The pmpD null mutant is attenuated in a nonhuman primate infection model. Six cynomolgus macaques were ocularly infected with the pmpD null mutant and six were infected with the WT strain to evaluate infection, the duration of shedding, and clinical pathology. (A) Ocular infection was monitored by swabbing the conjunctiva and culturing recoverable IFU on HeLa cell monolayers. Averages and standard deviations are shown on a log₁₀ scale. Detailed chlamydial shedding data are shown in Table S3 in the supplemental material. (B) Disease was scored on the basis of hyperemia and follicle formation on the upper conjunctival surfaces (score 0 = no disease, score 12 = maximum disease). Averages and standard deviations are shown. Macaques were monitored for shedding and disease for 100 days postinfection. *, statistically significant difference (P < 0.05, two-tailed Mann-Whitney U test, n = 6).

FIG 5

The pmpD null mutant is deficient in attachment to human cells. (A) Infection of human endocervical (A2EN) and conjunctival (HCjE) cells with the pmpD null mutant yielded significantly fewer inclusions than the number obtained by infection with the WT (P < 0.05, two-tailed Mann-Whitney U test, n = 3). pmpD null mutant inclusions are shown as a percentage of the number for the WT control for each cell line. (B) A decrease in the number of recoverable IFU concomitant with decreased numbers of inclusions was detected in both human cell lines following infection with the pmpD null mutant and the WT strain (P < 0.05, two-tailed Mann-Whitney U test, n = 3).

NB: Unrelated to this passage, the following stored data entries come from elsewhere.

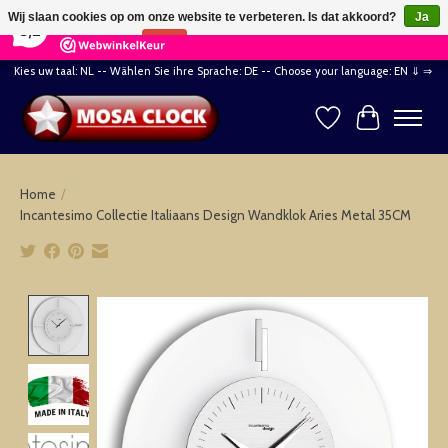
×
164
Reviews
Wij slaan cookies op om onze website te verbeteren. Is dat akkoord?
Ja
8,2
Nee
Meer over cookies »
Kies uw taal: NL -- Wählen Sie ihre Sprache: DE -- Choose your language: EN ⇓ ⇒
Verlanglijst
Winkelwag
Home
/
Incantesimo Collectie Italiaans Design Wandklok Aries Metal 35CM
Product image slideshow Items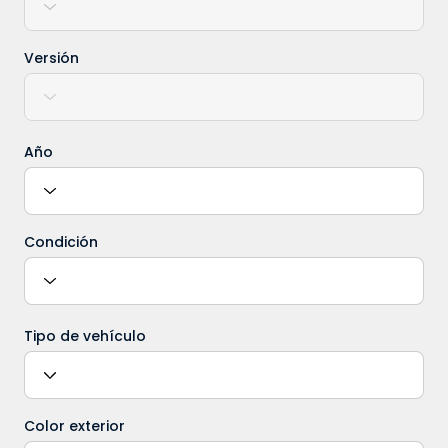
Versión
Año
Condición
Tipo de vehículo
Color exterior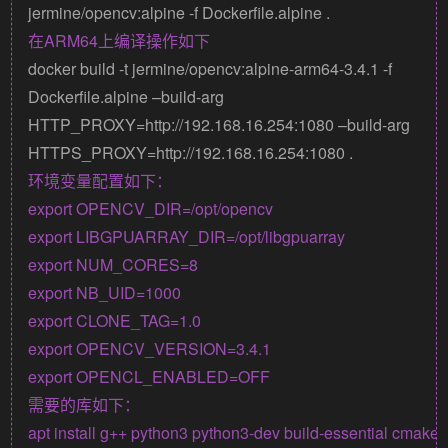
jermine/opencv:alpine -f Dockerfile.alpine .
在ARM64上编译操作如下
docker build -t jermine/opencv:alpine-arm64-3.4.1 -f
Dockerfile.alpine –build-arg
HTTP_PROXY=http://192.168.16.254:1080 –build-arg
HTTPS_PROXY=http://192.168.16.254:1080 .
环境变量配置如下：
export OPENCV_DIR=/opt/opencv

export LIBGPUARRAY_DIR=/opt/libgpuarray

export NUM_CORES=8

export NB_UID=1000

export CLONE_TAG=1.0

export OPENCV_VERSION=3.4.1

需要的库如下：
apt install g++ python3 python3-dev build-essential cmake p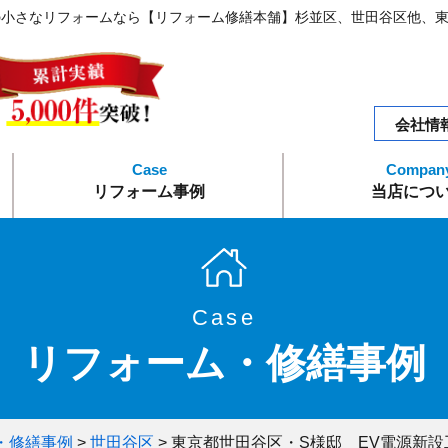
の小さなリフォームなら【リフォーム修繕本舗】杉並区、世田谷区他、
会社情
リフォーム事例
当店につ
水まわりリフォーム
外構エクステリア
内装リフォーム
外装リフォーム
エコリフォーム
リフォーム修繕
トピック
会社概
Case
リフォーム・修繕事例
・修繕事例
>
世田谷区
>
東京都世田谷区・S様邸 EV電源新設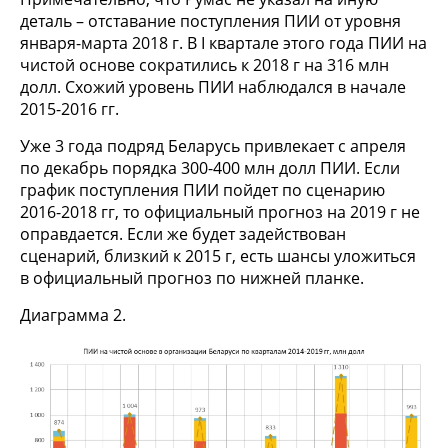
деталь – отставание поступления ПИИ от уровня
января-марта 2018 г. В I квартале этого года ПИИ на
чистой основе сократились к 2018 г на 316 млн
долл. Схожий уровень ПИИ наблюдался в начале
2015-2016 гг.
Уже 3 года подряд Беларусь привлекает с апреля
по декабрь порядка 300-400 млн долл ПИИ. Если
график поступления ПИИ пойдет по сценарию
2016-2018 гг, то официальный прогноз на 2019 г не
оправдается. Если же будет задействован
сценарий, близкий к 2015 г, есть шансы уложиться
в официальный прогноз по нижней планке.
Диаграмма 2.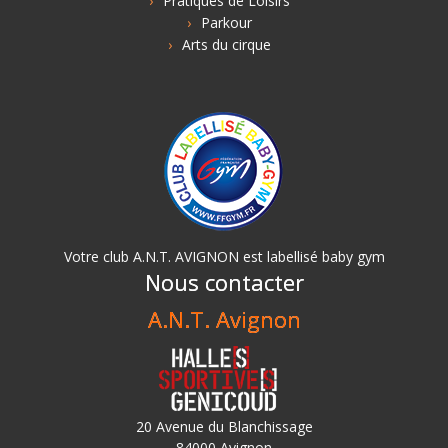
Pratiques de Loisirs
Parkour
Arts du cirque
Votre club A.N.T. AVIGNON est labellisé baby gym
Nous contacter
A.N.T. Avignon
20 Avenue du Blanchissage
84000 Avignon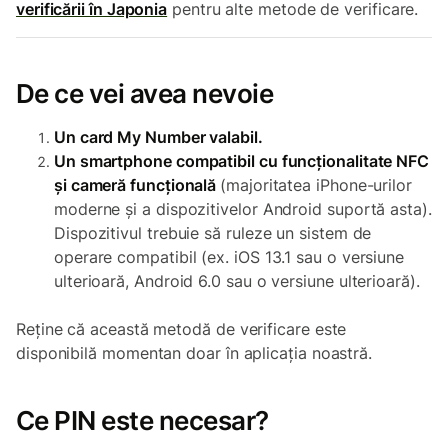
verificării în Japonia
pentru alte metode de verificare.
De ce vei avea nevoie
Un card My Number valabil.
Un smartphone compatibil cu funcționalitate NFC
și cameră funcțională
(majoritatea iPhone-urilor
moderne și a dispozitivelor Android suportă asta).
Dispozitivul trebuie să ruleze un sistem de
operare compatibil (ex. iOS 13.1 sau o versiune
ulterioară, Android 6.0 sau o versiune ulterioară).
Reține că această metodă de verificare este
disponibilă momentan doar în aplicația noastră.
Ce PIN este necesar?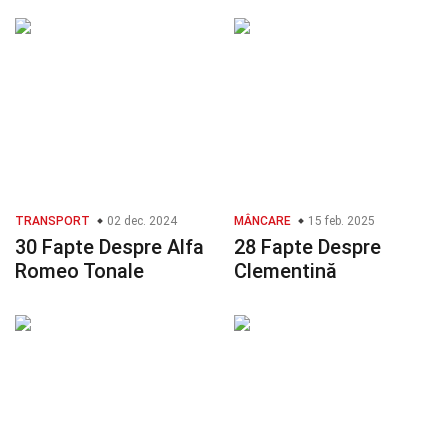
TRANSPORT
02 dec. 2024
MÂNCARE
15 feb. 2025
30 Fapte Despre Alfa
28 Fapte Despre
Romeo Tonale
Clementină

The amount of pmpD null mutant recoverable IFU is shown as a percentage of the number of recoverable IFU for the WT control for each cell line. (C) A2EN cells were consecutively infected with the same inoculum zero, one, two, or three times before the titer of the nonattached EBs in the inoculum in McCoy cells was redetermined. The number of viable EBs remaining in the inoculum after A2EN cell infections, determined by redetermining the titer in McCoy cells, is shown (results are averages and standard deviations). The numbers of unattached pmpD null mutant IFU remaining in the inocula after one, two, and three infections of A2EN cells were statistically significantly higher (P < 0.05, two-tailed Mann-Whitney U test, n = 6).